Originally uploaded at SSRN.

Abstract

Civil procedure is traditionally conceived of as a body of publicly-set rules, with limited carve-outs – most commonly, forum selection and choice of law provisions. I argue that these terms are mere instantiations of a broader, unified phenomenon of procedural private ordering, in which civil procedure is no longer irrevocably defined by law, but instead is a mere default that can be waived or modified by contract. Parties are no longer merely selecting between publicly-created procedural regimes but customizing the rules of procedure to be applied by the court – from statutes of limitations, discovery obligations and the admissibility of evidence, to burdens of proof, available remedies and standard of review – before a dispute arises. The resulting conversion of procedural rules from publicly-created guarantors of procedural justice to privately-bargained commodities fundamentally alters our system of civil procedure.

But the impact transcends civil procedure, as the existing doctrine allows parties to use procedural terms not only to reinforce their substantive obligations under contract or statutory default rules, but to circumvent limits on the alienability of non-waivable rights – reducing even those substantive laws designated as mandatory to a mere set of default rules.

I argue that while procedural contracting can often enhance both private and social welfare, we should not permit its use as a mechanism for contracting around existing limits on private ordering. The Article concludes by exploring the viability of a symmetrical approach, whereby any applicable limitations upon the substance of a contract are applied with equal force both to substantive terms and procedural terms. Likewise, this approach denies enforcement to procedural contracts seeking to modify elements of procedure that have been removed from the ambit of modification via stipulation during the litigation process, creating symmetry between pre- and post-dispute contracts.
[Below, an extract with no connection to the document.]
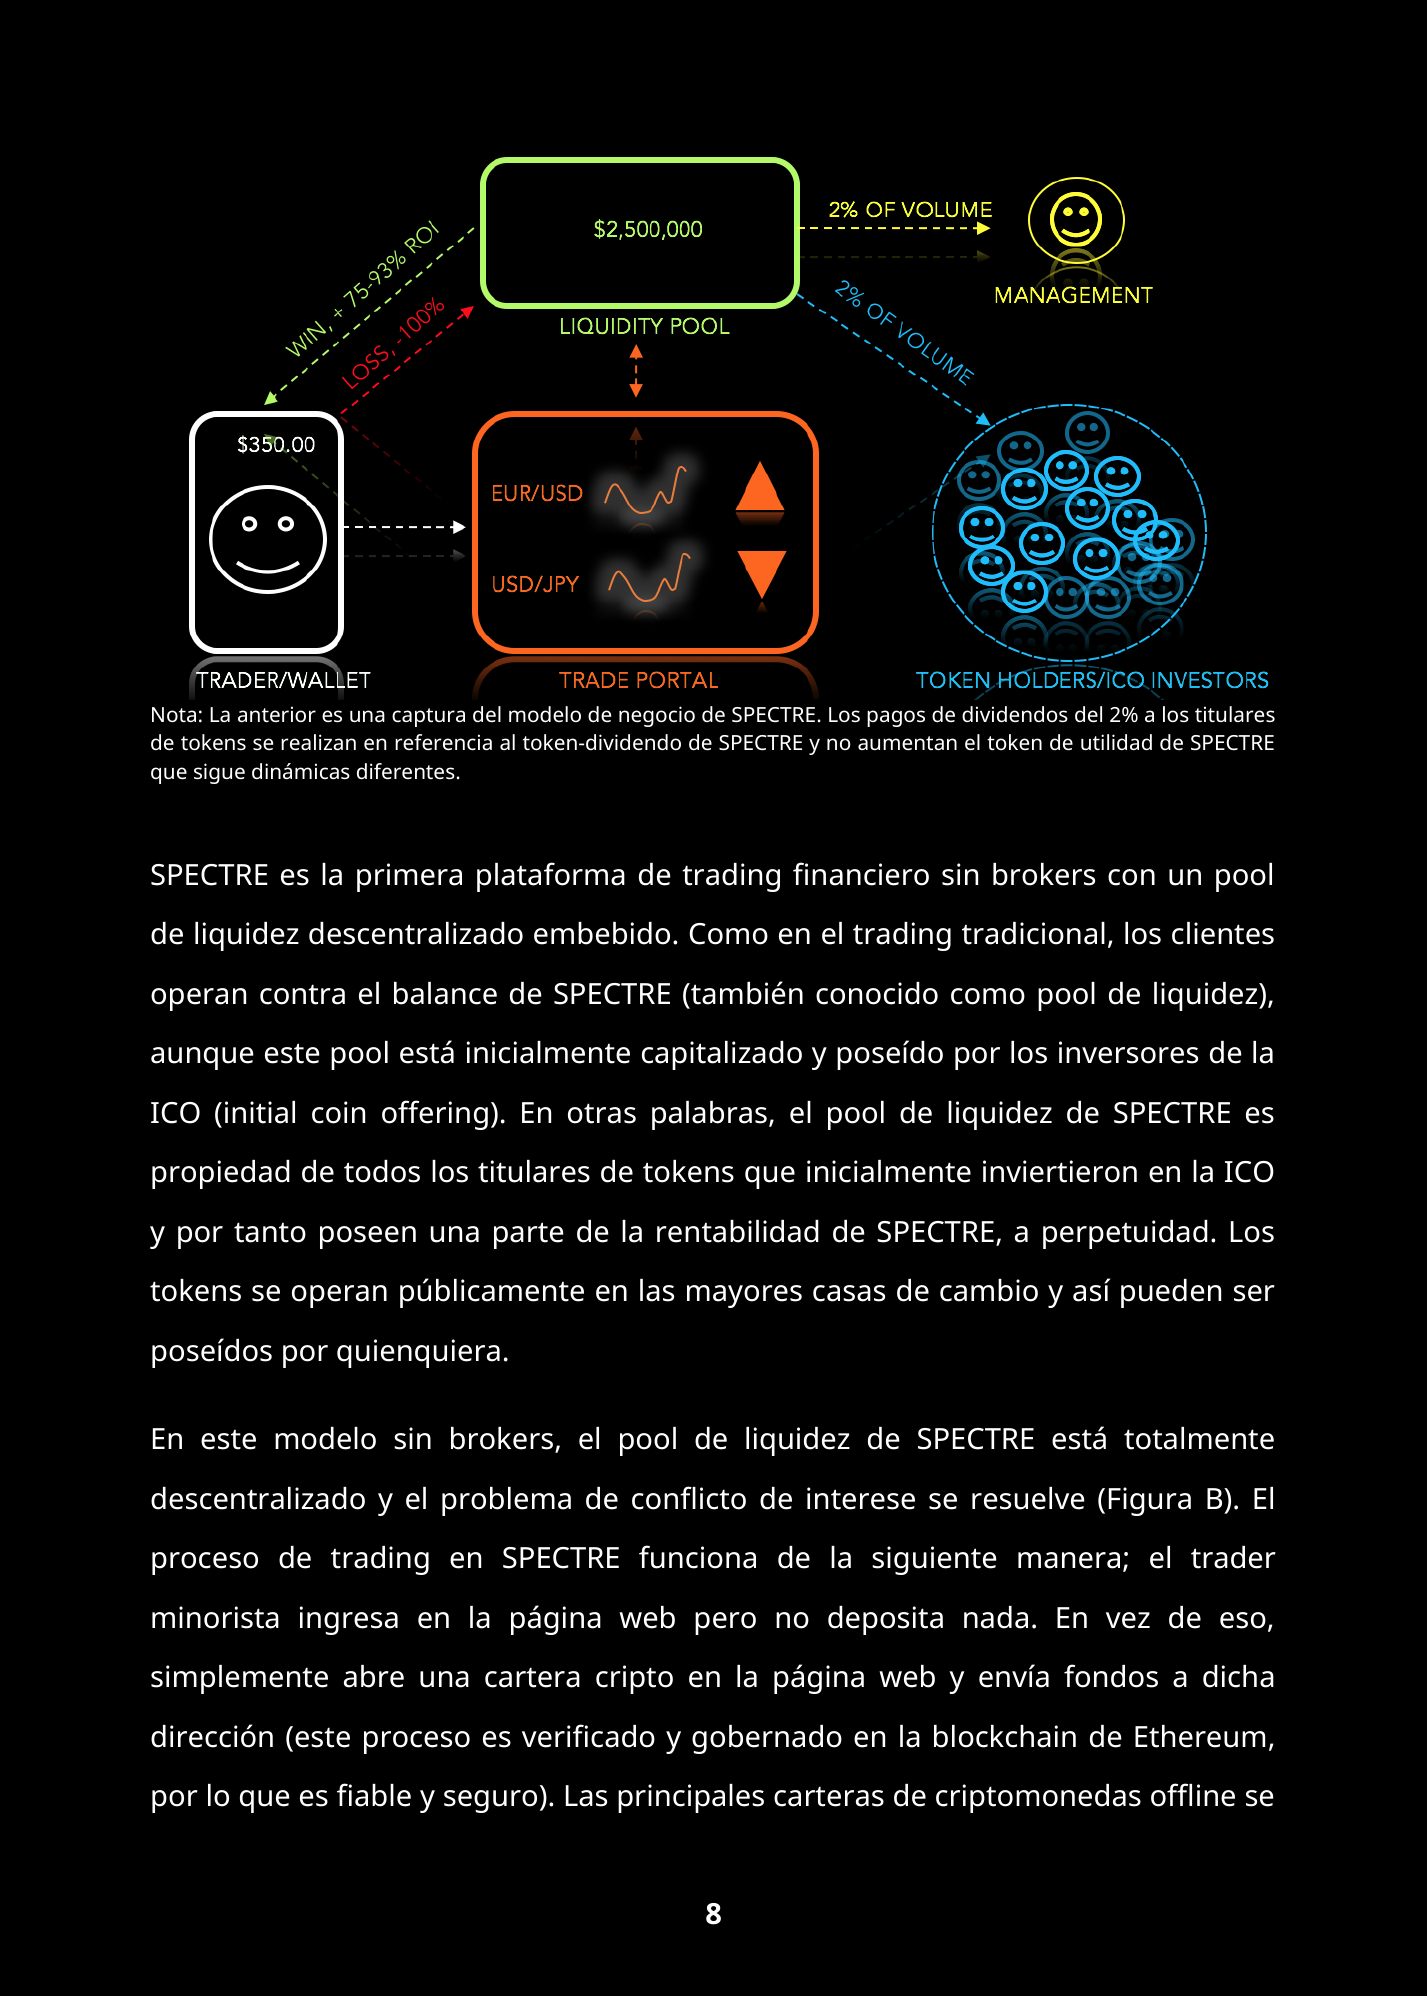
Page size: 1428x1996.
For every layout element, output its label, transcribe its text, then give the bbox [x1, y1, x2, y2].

The degree of procedural alteration permitted is thus a function of the contracting parties’ right to modify or waive the underlying substantive right that gives rise to the claim at issue; the procedural contract is then treated as an ex post stipulation, for purposes of determining the judicial enforceability of the particular modification. In this way, the symmetrical approach permits procedural contracting to further the parties’ legitimate ends, while preventing its use as a method for circumventing limitations on private ordering.